PEDOMAN RAKYAT, MAKASSAR – Di sebuah sudut kota Makassar, bukan di ruang seminar atau gedung megah berpendingin udara, sejarah justru kembali dipanggil ke hadapan kita. Aroma kopi hitam mengepul pelan di Warkop Om Ben, menemani percakapan tiga lelaki yang percaya bahwa sejarah tak boleh hanya tinggal di buku.
Ardhy M. Basir, wartawan Pedoman Rakyat.co.id, Arwan D. Awing, Direktur Bugis Pos Grup, dan Rahman Rumaday, Founder K-apel, duduk berhadapan. Tak ada podium. Tak ada moderator resmi. Hanya meja kayu, cangkir kopi, dan satu pertanyaan besar yang menjadi tajuk diskusi mereka: “Siapa itu Daeng Mangalle?”
Diskusi yang kemudian diberi judul “Bicara Sejarah, Sejarah Berbicara” ini bukan sekadar mengenang masa lalu. Ia adalah upaya menyelamatkan ingatan kolektif orang Makassar—tentang sosok yang namanya kerap disebut, namun kisahnya jarang dipahami secara utuh.

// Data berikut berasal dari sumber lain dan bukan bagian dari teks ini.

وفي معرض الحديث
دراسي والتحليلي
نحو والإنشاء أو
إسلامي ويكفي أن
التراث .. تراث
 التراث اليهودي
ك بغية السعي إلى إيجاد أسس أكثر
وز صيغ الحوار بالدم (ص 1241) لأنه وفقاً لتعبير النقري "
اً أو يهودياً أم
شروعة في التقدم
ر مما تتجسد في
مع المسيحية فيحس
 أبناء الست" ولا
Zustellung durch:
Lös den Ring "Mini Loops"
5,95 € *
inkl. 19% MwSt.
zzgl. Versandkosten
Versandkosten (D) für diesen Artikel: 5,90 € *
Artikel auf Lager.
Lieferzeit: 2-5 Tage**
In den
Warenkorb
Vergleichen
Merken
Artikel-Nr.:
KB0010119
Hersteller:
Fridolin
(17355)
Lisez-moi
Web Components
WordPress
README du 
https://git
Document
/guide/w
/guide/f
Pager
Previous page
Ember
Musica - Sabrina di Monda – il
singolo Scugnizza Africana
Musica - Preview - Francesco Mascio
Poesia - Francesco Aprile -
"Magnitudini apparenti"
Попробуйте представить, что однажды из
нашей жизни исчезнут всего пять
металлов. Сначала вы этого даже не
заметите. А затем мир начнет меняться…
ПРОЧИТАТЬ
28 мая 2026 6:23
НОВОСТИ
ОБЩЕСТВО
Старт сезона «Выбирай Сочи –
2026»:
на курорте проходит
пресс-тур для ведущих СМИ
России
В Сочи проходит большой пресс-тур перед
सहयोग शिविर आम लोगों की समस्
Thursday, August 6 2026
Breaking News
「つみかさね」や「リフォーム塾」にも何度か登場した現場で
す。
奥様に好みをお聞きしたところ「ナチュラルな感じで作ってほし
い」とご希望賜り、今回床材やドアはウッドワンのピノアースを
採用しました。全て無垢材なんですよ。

Daeng Mangalle, Anak Sultan Hasanuddin
Daeng Mangalle dikenal dalam berbagai catatan sebagai salah satu putra Sultan Hasanuddin, Raja Gowa ke-16 yang dijuluki Belanda sebagai De Haantjes van het Oosten—Ayam Jantan dari Timur. Jika Sultan Hasanuddin adalah simbol perlawanan terbuka terhadap VOC, maka Daeng Mangalle justru mewakili babak sejarah yang lebih sunyi, lebih getir, dan lebih manusiawi.
Pasca kekalahan Gowa dan Perjanjian Bungaya, banyak keluarga bangsawan hidup dalam pengawasan ketat kolonial. Daeng Mangalle berada dalam pusaran itu. Ia bukan hanya seorang pangeran, tetapi juga ayah—yang harus menghadapi kenyataan pahit: anak-anaknya terpisah dari tanah leluhur.

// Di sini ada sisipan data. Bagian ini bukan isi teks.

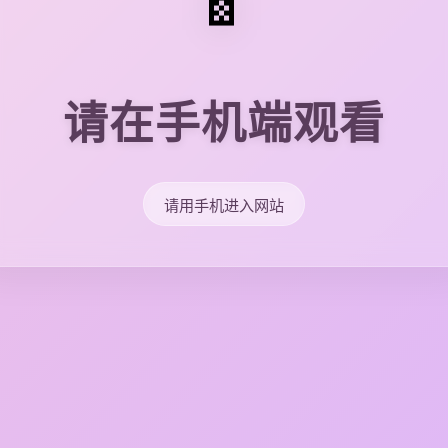
请在手机端观看
请用手机进入网站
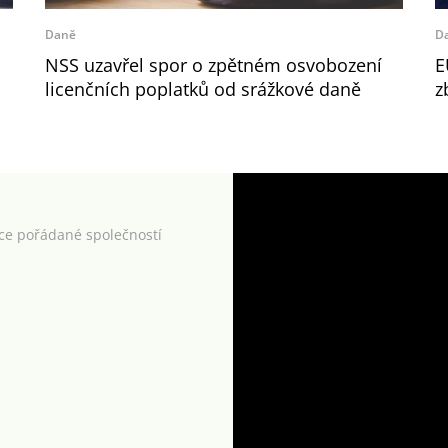
Daně
D
NSS uzavřel spor o zpětném osvobození
E
licenčních poplatků od srážkové daně
z
kce pořádané společností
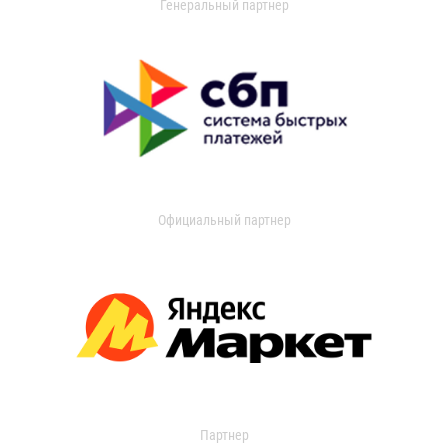
Генеральный партнер
Официальный партнер
Партнер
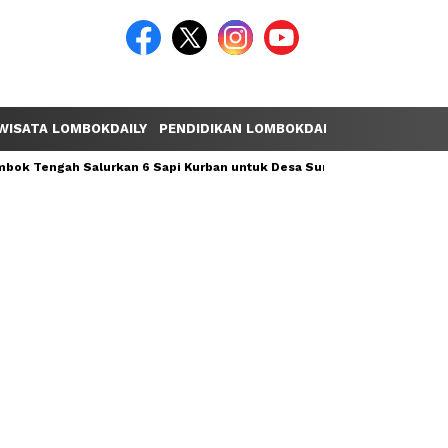
WISATA LOMBOKDAILY
PENDIDIKAN LOMBOKDAILY
POLEMIK LOM
ok Tengah Salurkan 6 Sapi Kurban untuk Desa Sumber Mata Air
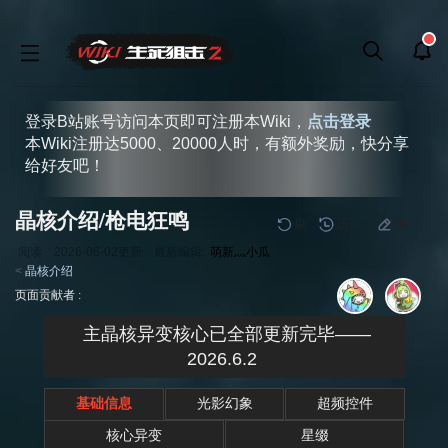
登录B站账号访问本页即可注册本Wiki，
点击登录
本Wiki注册达5000、20000人时，有额外奖励，快分享
给好友吧！
晶核介绍/枪电狂鸣
刷
历
编
阅读
2026-06-02
更新
最新编辑:
萌新灬小瓜
<
晶核介绍
跳
跳
页面贡献者 :
到
到
导
搜
主晶核异变核心已全部更新完毕——
航
索
2026.6.2
基础信息
光影幻象
超频控件
核心异变
星缀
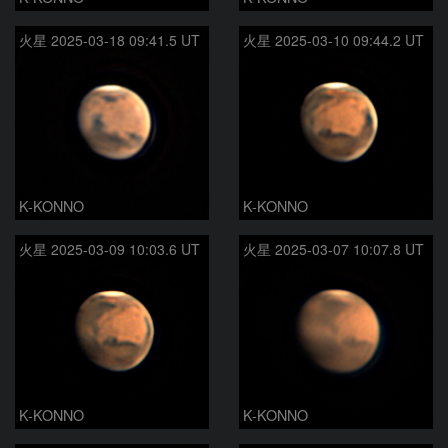
火星 2025-03-18 09:41.5 UT
火星 2025-03-10 09:44.2 UT
K-KONNO
K-KONNO
火星 2025-03-09 10:03.6 UT
火星 2025-03-07 10:07.8 UT
K-KONNO
K-KONNO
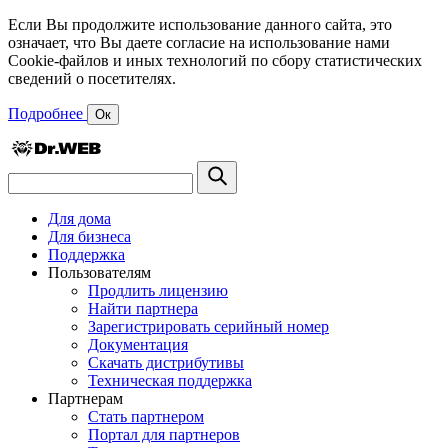
Если Вы продолжите использование данного сайта, это
означает, что Вы даете согласие на использование нами
Cookie-файлов и иных технологий по сбору статистических
сведений о посетителях.
Подробнее
Ок
Для дома
Для бизнеса
Поддержка
Пользователям
Продлить лицензию
Найти партнера
Зарегистрировать серийный номер
Документация
Скачать дистрибутивы
Техническая поддержка
Партнерам
Стать партнером
Портал для партнеров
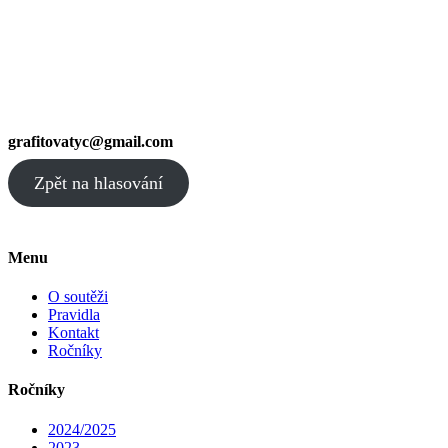
grafitovatyc@gmail.com
Zpět na hlasování
Menu
O soutěži
Pravidla
Kontakt
Ročníky
Ročníky
2024/2025
2023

Anak-Anak yang Menyeberangi Samudra
Dalam diskusi di Warkop Om Ben, percakapan menghangat ketika menyentuh dua nama yang jarang dibicarakan dalam buku sejarah arus utama: Daeng Rurung dan Daeng Ta Lolo, dua putra Daeng Mangalle yang disebut-sebut dibawa ke Prancis.
Sejarah mencatat, pada abad ke-17 dan awal abad ke-18, praktik membawa anak bangsawan dari wilayah jajahan ke Eropa bukan hal asing. Mereka dijadikan sandera politik, alat diplomasi, atau “bukti kemenangan” kolonial. Dalam konteks itu, Daeng Rurung dan Daeng Ta Lolo diduga dibawa ke Eropa—melalui jalur kolonial Belanda—dan kemudian berada di Prancis.